Task details >>
Considering every line below, count those with the word "signifikant" and give only the result.

··· Dataset content

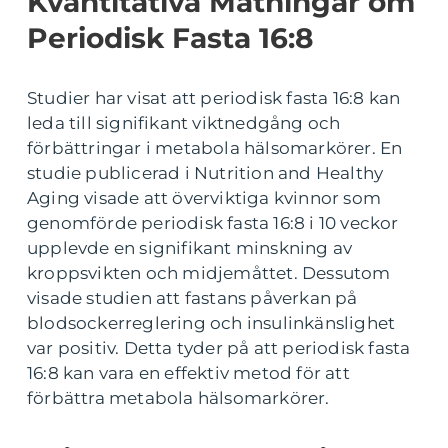
Kvantitativa Mätningar om
Periodisk Fasta 16:8
Studier har visat att periodisk fasta 16:8 kan
leda till signifikant viktnedgång och
förbättringar i metabola hälsomarkörer. En
studie publicerad i Nutrition and Healthy
Aging visade att överviktiga kvinnor som
genomförde periodisk fasta 16:8 i 10 veckor
upplevde en signifikant minskning av
kroppsvikten och midjemåttet. Dessutom
visade studien att fastans påverkan på
blodsockerreglering och insulinkänslighet
var positiv. Detta tyder på att periodisk fasta
16:8 kan vara en effektiv metod för att
förbättra metabola hälsomarkörer.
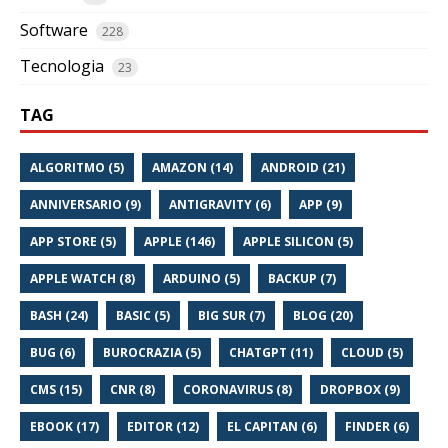
Software
228
Tecnologia
23
TAG
ALGORITMO (5)
AMAZON (14)
ANDROID (21)
ANNIVERSARIO (9)
ANTIGRAVITY (6)
APP (9)
APP STORE (5)
APPLE (146)
APPLE SILICON (5)
APPLE WATCH (8)
ARDUINO (5)
BACKUP (7)
BASH (24)
BASIC (5)
BIG SUR (7)
BLOG (20)
BUG (6)
BUROCRAZIA (5)
CHATGPT (11)
CLOUD (5)
CMS (15)
CNR (8)
CORONAVIRUS (8)
DROPBOX (9)
EBOOK (17)
EDITOR (12)
EL CAPITAN (6)
FINDER (6)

······

Your response >>
2